## What you have to do:
Show all lines of the listing that hold the word "linecap".

## Data to process:
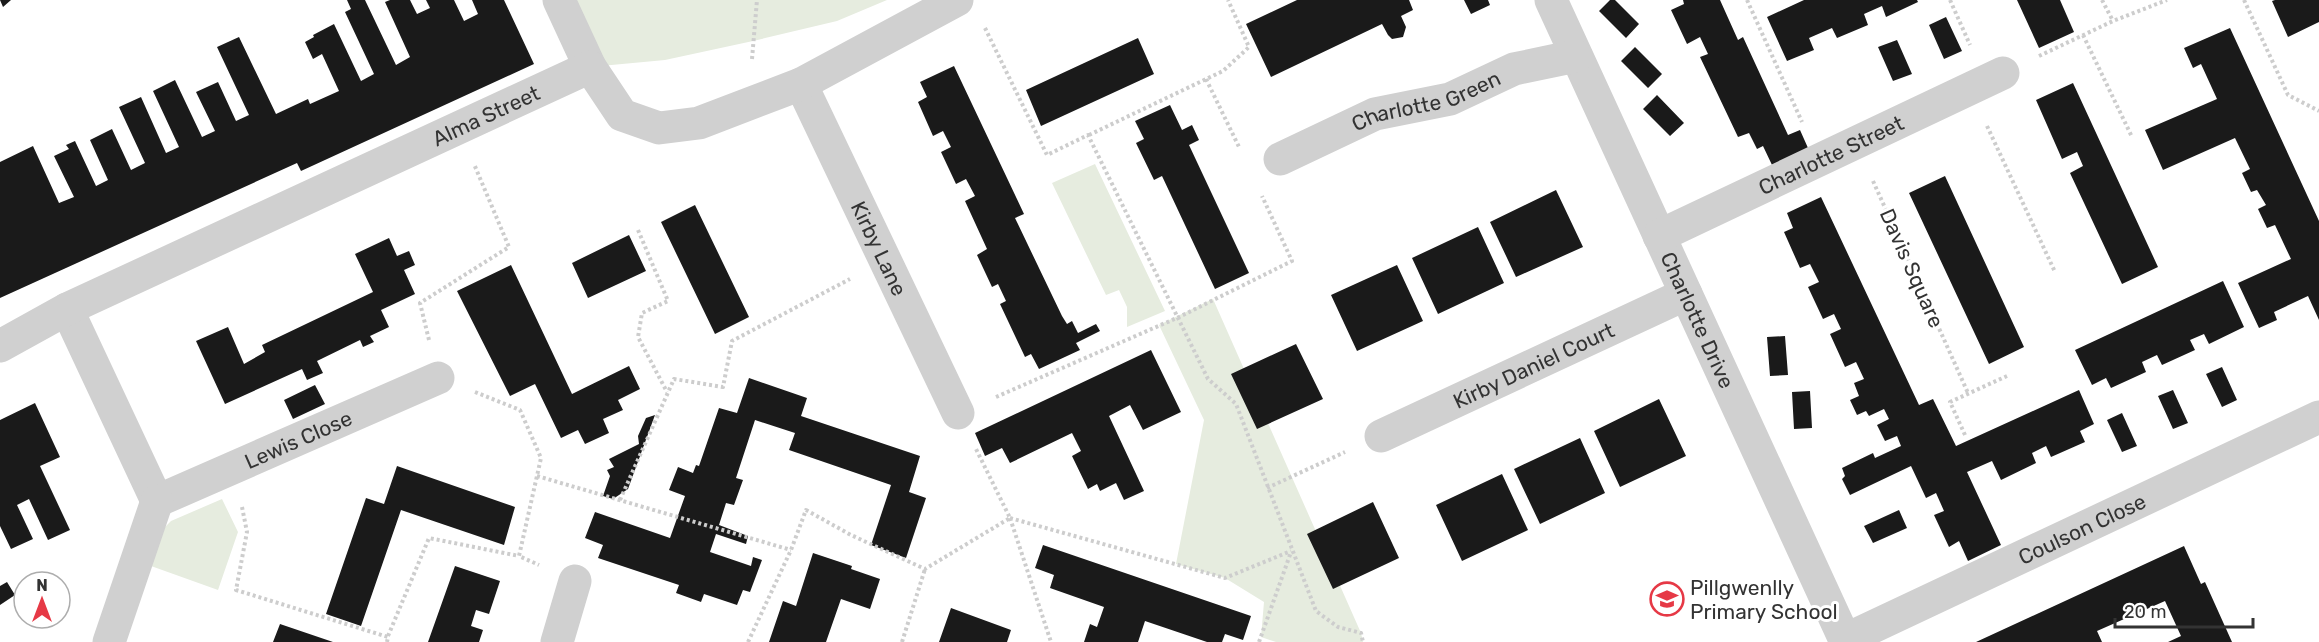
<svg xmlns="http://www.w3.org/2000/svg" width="2319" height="642" font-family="Rubik,sans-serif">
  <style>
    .green { fill: #e6ecdf }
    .building { fill: #1a1a1a }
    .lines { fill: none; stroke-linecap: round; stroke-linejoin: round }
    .path { stroke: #cdcdcd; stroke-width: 4; stroke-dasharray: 3 3; stroke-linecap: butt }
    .minor { stroke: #d0d0d0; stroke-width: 33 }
    .labels { text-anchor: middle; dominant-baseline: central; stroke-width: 6; stroke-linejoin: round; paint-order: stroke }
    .street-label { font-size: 21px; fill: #333; stroke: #fff }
    .poi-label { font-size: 21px; fill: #333; stroke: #fff; text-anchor: start }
  </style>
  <rect width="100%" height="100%" fill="#fff"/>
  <!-- green -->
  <path class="green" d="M559,0H887L837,21L753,41L665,60L590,67Z
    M1095,164L1165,311L1127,327V307L1119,290L1106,295L1052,183Z
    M1213,299L1361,633L1363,642H1276L1261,637L1264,602L1225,578L1176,564L1204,420L1159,325Z
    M222,499L238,532L218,590L151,566L164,528L171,521Z"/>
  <!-- building -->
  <path class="building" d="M0,0H11L3,7Z
    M347,0H365L396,65L410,57L385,2L390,0H410L417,14L430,8L426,0H454L464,21L478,14L472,0H504L534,64L301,171L297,163L0,298V162L33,146L59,203L74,197L54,156L69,149L66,145L75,141L96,186L108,180L90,140L112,129L131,170L145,163L119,107L141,97L166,153L179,147L153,91L175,80L202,137L215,131L196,92L218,82L236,121L249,115L217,47L239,37L276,114L308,99L310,104L339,91L322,54L313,59L305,42L314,37L313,35L334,24L361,81L374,74L345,12L351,9Z
    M1297,0H1409L1413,10L1401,16L1406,27L1403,37L1392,39L1388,35L1382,24L1271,77L1246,24Z
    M1464,0H1488L1490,5L1471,14Z
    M1610,0H1615L1639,24L1626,38L1599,11Z
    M1683,0H1720L1738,40L1743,37L1788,135L1800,130L1808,148L1772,165L1763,146L1757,149L1749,133L1738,137L1700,57L1708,54L1700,37L1687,44L1671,10L1684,4Z
    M1804,0H1917L1918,2L1886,17L1882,6L1864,14L1868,25L1837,38L1832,28L1809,38L1814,50L1787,61L1767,17Z
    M2017,0H2060L2074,32L2039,48Z
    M2275,0H2319V22L2288,37L2272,1Z
    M1946,17L1962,51L1944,59L1929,25Z
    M2230,28L2319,221V320L2308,296L2274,312L2277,320L2259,328L2238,283L2291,259L2275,225L2267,228L2258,209L2266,205L2257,190L2251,192L2242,173L2250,169L2235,138L2163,170L2145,130L2217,99L2201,64L2193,68L2184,48Z
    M1138,38L1154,74L1041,126L1026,90Z
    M1897,40L1912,74L1893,81L1878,47Z
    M1635,47L1662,74L1648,88L1621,61Z
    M954,66L1024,214L1015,218L1062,316L1067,324L1072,321L1078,333L1096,324L1100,331L1076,343L1080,350L1039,369L1031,354L1025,357L1000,304L1006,301L998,284L992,287L977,255L987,249L965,201L975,196L966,179L956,184L941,152L951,147L943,131L933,136L918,102L927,97L920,82Z
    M2073,83L2158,267L2122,284L2070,173L2083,166L2077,152L2062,159L2036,100Z
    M1657,95L1684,123L1670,136L1643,109Z
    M1170,105L1182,130L1192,125L1199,140L1189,145L1249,273L1215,289L1162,176L1154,180L1136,143L1144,139L1135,121Z
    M1945,176L2024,347L1989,364L1909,193Z
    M1556,190L1583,247L1516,277L1490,222Z
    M1821,197L1919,405L1933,399L1956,446L2079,390L2094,424L2080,431L2085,442L2051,457L2046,446L2032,453L2036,463L2001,480L1992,461L1967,472L2001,545L1968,561L1959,541L1949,547L1934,515L1944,511L1936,493L1926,498L1911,466L1850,495L1842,479L1845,476L1842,468L1873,453L1875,458L1901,446L1897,436L1885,441L1877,425L1889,419L1884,409L1869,416L1866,411L1857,415L1850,400L1859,396L1854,383L1864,379L1856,362L1845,367L1830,334L1841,329L1834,314L1823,319L1808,287L1819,282L1810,264L1800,268L1784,232L1793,228L1787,213Z
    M695,205L749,317L715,334L661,222Z
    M1478,227L1504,283L1438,314L1412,258Z
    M629,235L646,271L588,298L572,263Z
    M389,238L397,256L409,251L415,265L404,270L415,294L381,310L389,327L370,336L374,342L363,347L360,340L317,361L323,373L307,380L302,369L225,404L196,341L228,327L244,364L265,352L262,345L373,292L355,254Z
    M511,265L572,394L629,366L640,389L618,400L623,410L603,419L609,433L585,444L578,430L561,438L535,384L510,396L457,291Z
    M1397,265L1423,321L1357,351L1331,295Z
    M2223,281L2244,327L2209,344L2204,334L2190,340L2195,350L2162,365L2157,355L2142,362L2146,372L2111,388L2106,378L2092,385L2075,350Z
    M1785,336L1788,375L1770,376L1767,337Z
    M1296,344L1323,399L1257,429L1231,374Z
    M1151,350L1181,412L1143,430L1130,405L1109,416L1144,491L1124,500L1116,483L1100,491L1097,484L1088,489L1072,456L1081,451L1072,433L1010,463L1002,448L985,456L975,433Z
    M2222,367L2237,400L2222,407L2206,374Z
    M749,378L807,398L801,416L920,456L909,492L926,498L906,558L871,545L891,485L789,450L795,433L755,420L736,478L743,480L734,505L726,503L719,525L748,536L746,544L716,534L710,552L751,566L753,557L762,560L750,592L743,590L737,605L704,594L701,602L676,593L679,585L598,558L603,545L585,538L595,512L670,538L685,496L669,490L678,467L693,473L696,465L699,466L719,408L737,413Z
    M315,385L325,404L293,419L284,400Z
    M2173,390L2188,423L2173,429L2158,396Z
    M1810,391L1812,428L1794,429L1792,392Z
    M1659,399L1686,456L1620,487L1594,431Z
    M35,403L60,457L40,466L70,530L48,540L29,499L17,505L33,539L11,549L0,526V420Z
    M2122,413L2137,446L2122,452L2107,420Z
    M655,415L628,489L613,499L603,496L610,476L607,470L614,467L609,459L639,444L638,436L646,418Z
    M1580,438L1605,493L1540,524L1514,469Z
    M397,466L515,507L504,545L401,510L361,626L326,614L366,498L384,504Z
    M1502,474L1528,530L1462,561L1436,505Z
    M1373,502L1399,558L1333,589L1307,534Z
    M1899,510L1907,528L1873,543L1864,526Z
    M1043,545L1251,616L1243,640L1225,634L1222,642H1207L1145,621L1138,642H1084L1090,624L1097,627L1104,607L1050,588L1054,575L1035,568Z
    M2184,546L2201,584L2205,582L2232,642H2168L2181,636L2165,601L2097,631L2102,642H1976Z
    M813,553L852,566L851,569L880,579L870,609L841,599L826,642H769L783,601L796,606Z
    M455,566L500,581L489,614L476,610L471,626L483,630L479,642H428Z
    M7,582L15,595L0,605V586Z
    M951,608L1011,630L1007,642H939Z
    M280,624L333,642H273Z"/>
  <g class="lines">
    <!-- path -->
    <path class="path" d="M1747,0L1802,122
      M1950,0L1970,45
      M2102,0L2113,21
      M2244,0L2288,95L2319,111
      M985,28L1047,155L1088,135L1208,379L1236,404L1316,611L1338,627L1361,633L1363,642
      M2083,35L2132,137
      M2039,56L2113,21L2167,0
      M752,59L757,0
      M1206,79L1240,149
      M1987,126L2055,272
      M1089,135L1223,71L1249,47L1228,0
      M1873,181L1968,393
      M638,230L668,301L642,313L638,337L667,392
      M429,340L420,303L509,247L474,164
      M475,392L520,410L541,458L519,556L539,565
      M996,397L1179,317L1292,261L1262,196
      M1965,435L1950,402L2007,376
      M537,476L791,550
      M1267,488L1345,452
      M620,500L674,379L723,387L732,341L850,279
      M242,507L247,532L236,590L388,637L387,642
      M1010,518L1225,578L1291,551
      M1010,518L1051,642
      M388,636L429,538L519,556
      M748,642L791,550L806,510L851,535L925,569L1010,518L976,449
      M902,642L925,569
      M1259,642L1291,552"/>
    <!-- minor -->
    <g class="minor">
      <path d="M559,0L590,67"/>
      <path id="s1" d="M1551,0L1845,640L2319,417"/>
      <path id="s2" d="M801,84L958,413"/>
      <path id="s3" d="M1280,159L1375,114L1450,99L1514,69L1576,56"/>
      <path id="s4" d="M1659,236L2003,73"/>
      <path id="s5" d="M67,309L157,501L438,378"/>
      <path id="s6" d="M0,346L67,309L590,67L622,115L659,128L699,123L801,84L957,0"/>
      <path id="s7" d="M1381,436L1686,294"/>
      <path d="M109,642L157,501"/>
      <path d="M557,642L575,581"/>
    </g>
  </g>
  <!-- icons -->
  <defs>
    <symbol id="school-ring" viewBox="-11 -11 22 22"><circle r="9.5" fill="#fff" stroke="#e63946" stroke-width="1.5"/><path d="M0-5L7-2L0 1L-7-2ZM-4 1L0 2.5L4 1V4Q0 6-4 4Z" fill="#e63946"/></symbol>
  </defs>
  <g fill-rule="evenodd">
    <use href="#school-ring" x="1648" y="580" width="38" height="38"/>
  </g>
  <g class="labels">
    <!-- street labels -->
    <g class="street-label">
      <text stroke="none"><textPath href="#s3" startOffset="158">Charlotte Green</textPath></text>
      <text stroke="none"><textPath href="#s6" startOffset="538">Alma Street</textPath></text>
      <text stroke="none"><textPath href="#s4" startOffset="190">Charlotte Street</textPath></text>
      <text stroke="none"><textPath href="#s2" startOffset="182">Kirby Lane</textPath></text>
      <text transform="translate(1912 268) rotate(66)">Davis Square</text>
      <text stroke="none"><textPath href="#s1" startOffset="352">Charlotte Drive</textPath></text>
      <text stroke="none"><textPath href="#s7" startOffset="168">Kirby Daniel Court</textPath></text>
      <text stroke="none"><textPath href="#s5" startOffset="366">Lewis Close</textPath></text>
      <text stroke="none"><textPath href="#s1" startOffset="966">Coulson Close</textPath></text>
    </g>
    <!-- poi labels -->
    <g class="poi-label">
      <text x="1690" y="587">Pillgwenlly<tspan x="1690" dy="24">Primary School</tspan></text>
    </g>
  </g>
  <!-- north arrow -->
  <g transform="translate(42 600)"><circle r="28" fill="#ffffff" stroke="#adadad" stroke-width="1.5"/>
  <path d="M0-4.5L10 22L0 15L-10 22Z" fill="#e63946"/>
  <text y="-9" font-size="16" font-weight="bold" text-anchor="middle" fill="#333333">N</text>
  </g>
  <!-- scale -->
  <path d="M2115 618v9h138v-9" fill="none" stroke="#333333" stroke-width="3"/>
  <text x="2124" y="618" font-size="18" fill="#333333" stroke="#ffffff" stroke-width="4.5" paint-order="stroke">20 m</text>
</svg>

## Worked solution:
    .lines { fill: none; stroke-linecap: round; stroke-linejoin: round }
    .path { stroke: #cdcdcd; stroke-width: 4; stroke-dasharray: 3 3; stroke-linecap: butt }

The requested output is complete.